Sugar Busters is not a low-carbohydrate or high-fat diet. The diet is about 40 percent carbohydrate and 30 percent or less fat, of which no more than 10 percent should be saturated fat.

"You might be eating more protein than normal," Dr. Balart says. "We are not saying no carbohydrates. We are saying choose the correct carbohydrates."

"Because of the grain, Sugar Busters is also a high-fiber diet," Dr. Andrews adds. "We encourage people to eat whole grain, and whole grain is really high fiber. By increasing fiber you do several things. You decrease the glycemic index, you promote good intestinal function, the fiber itself can help lower your triglycerides, cholesterol, and blood sugar, maybe even contribute to some weight loss."
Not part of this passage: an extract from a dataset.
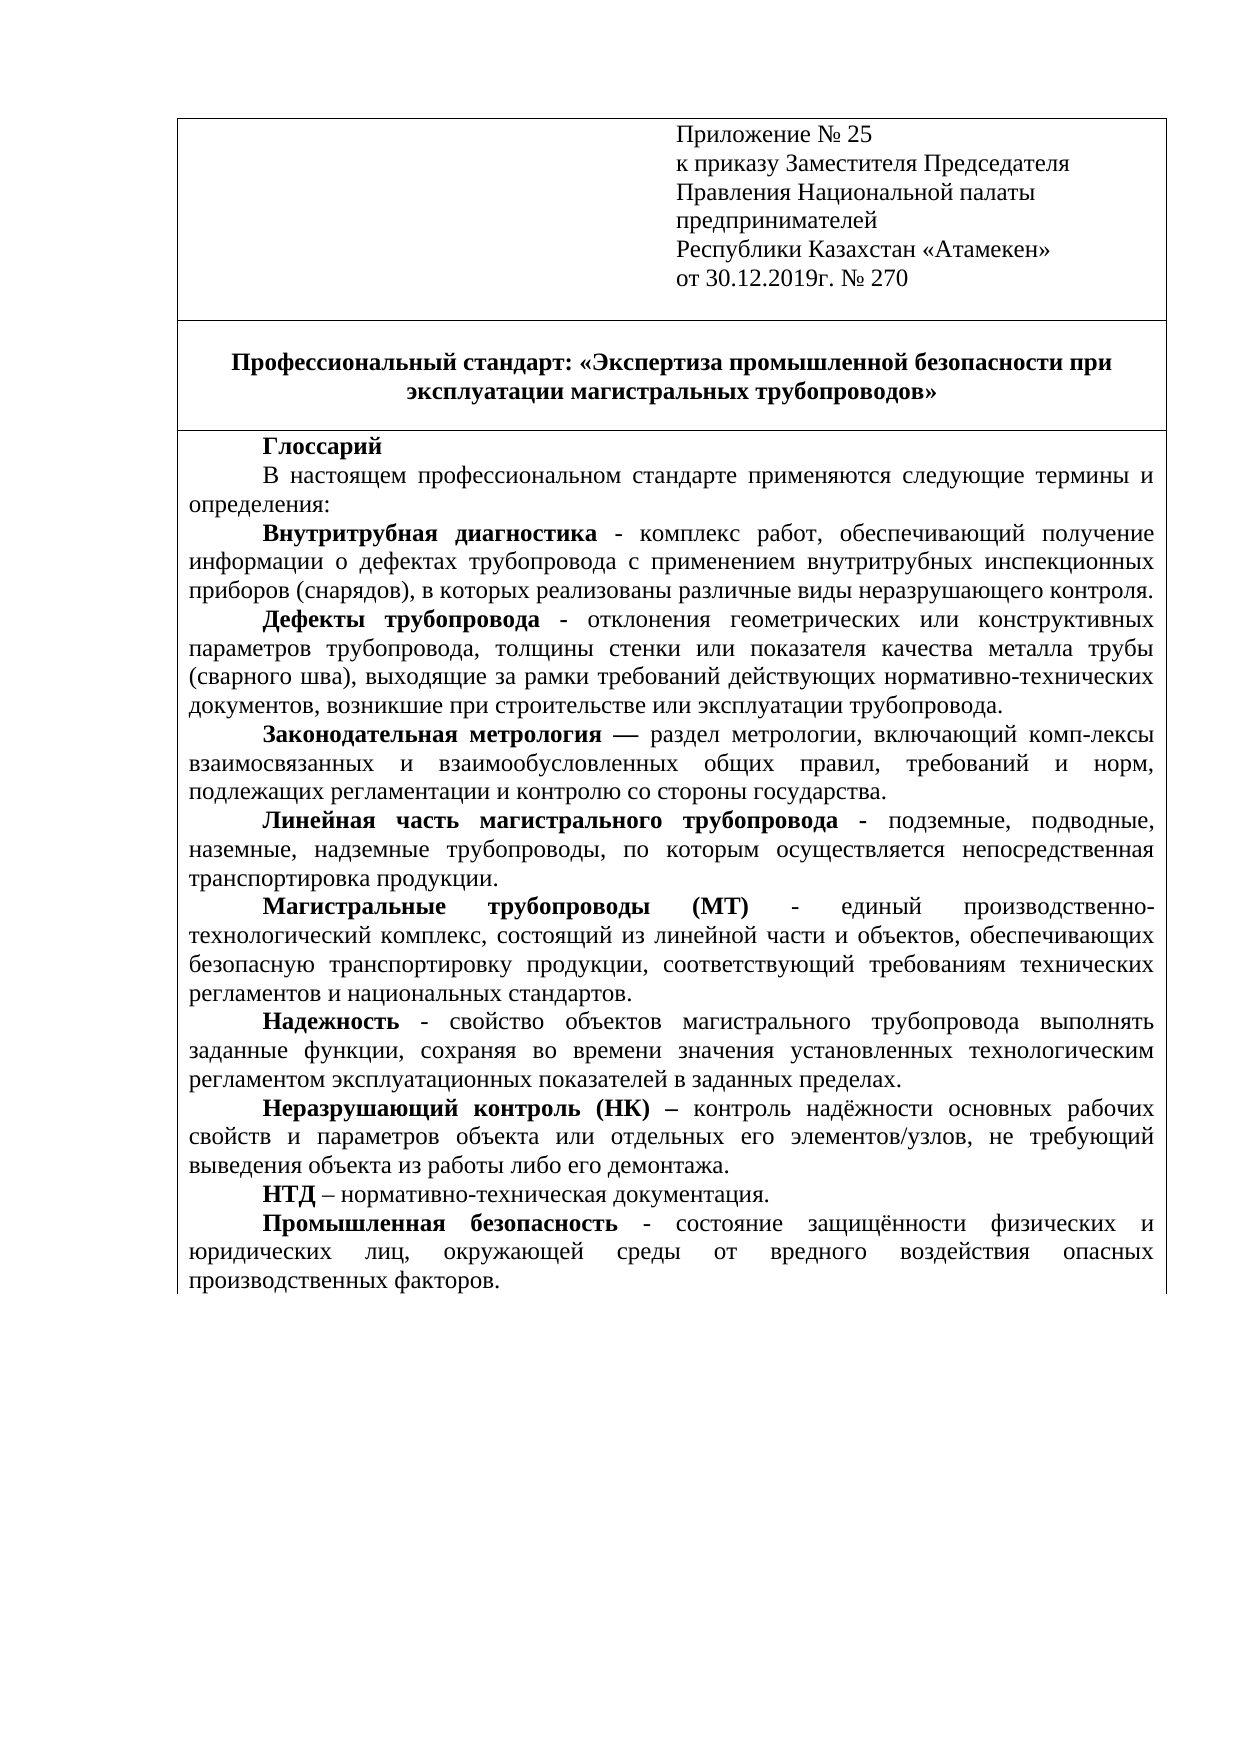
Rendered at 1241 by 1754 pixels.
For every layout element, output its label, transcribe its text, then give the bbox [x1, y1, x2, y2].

Sugar Busters is, of course, a low-sugar diet. "If you eliminate sugar from your diet, you do lose your taste for sugar," Dr. Andrews maintains. "It takes a week or so. Once you do that you don't have to rush to the cookie jar after you eat supper."

The response to the Sugar Busters diet from dietitians has been muted. Cinda Chima, a registered dietitian and director of clinical nutrition at MetroHealth System in Cleveland, says there were some fine things in the book.

"Focusing on higher fiber whole grain products is an excellent idea," she says. "Most people would benefit from it." Nonetheless, she doubts if it is especially important in blood sugar control in amounts normal consumed.

"I also don't know how practical the glycemic index is," Chima says. "The response to foods in the context of a mixed meal is blunted or is less important."

"I am still convinced that it is a matter of calories in and calories out," she concludes.

The lukewarm reception by dietitians in general doesn't surprise Dr. Andrews. "They are saying that potatoes and sucrose have about the same glycemic index so you can eat both of them. Their thinking is really strange."

Sidebar: Busting the Sugar

Remove the sugar from your diet, say the authors of Sugar Busters, the hot new weight-loss and insulin-control book. Sounds easy. We all know that table sugar is those white crystals we sprinkle on our cereals and sometimes in our coffee.

The book names refined sugar, corn syrup, molasses, honey, and sugared colas as sugars to be avoided. All of these will quickly raise your blood glucose level.

But there is probably no ingredient that is more ubiquitous or goes by so many names than sugar. What we call sugar—whether white, granulated, or table—is one type of sugar called sucrose and is only the tip of the crystal.

Maltose, more commonly called malt sugar, works the quickest. Glucose, the primary sugar in corn syrup, is not far behind. And dextrose is the same as glucose, says Dr. Sam Andrews, one of the authors. So too is maltodextrin.

Sucrose, processed from sugar cane or sugar beets, has the next quickest effect. It includes brown sugar, turbinado sugar, and the sugar in molasses. There are actually more than 100 different sucrose substances.

Two types of sugar have a less dramatic effect on blood sugar levels and are acceptable in moderation. Lactose is the sugar in milk products, and fructose is found in fruits. However, crystalline fructose and high-fructose corn syrup have a much greater effect on blood glucose levels than does fructose alone.

The so-called sugar alcohols, which include maltitol, sorbitol, and mannitol, are absorbed much slower and are also acceptable in moderation, Dr. Andrews says.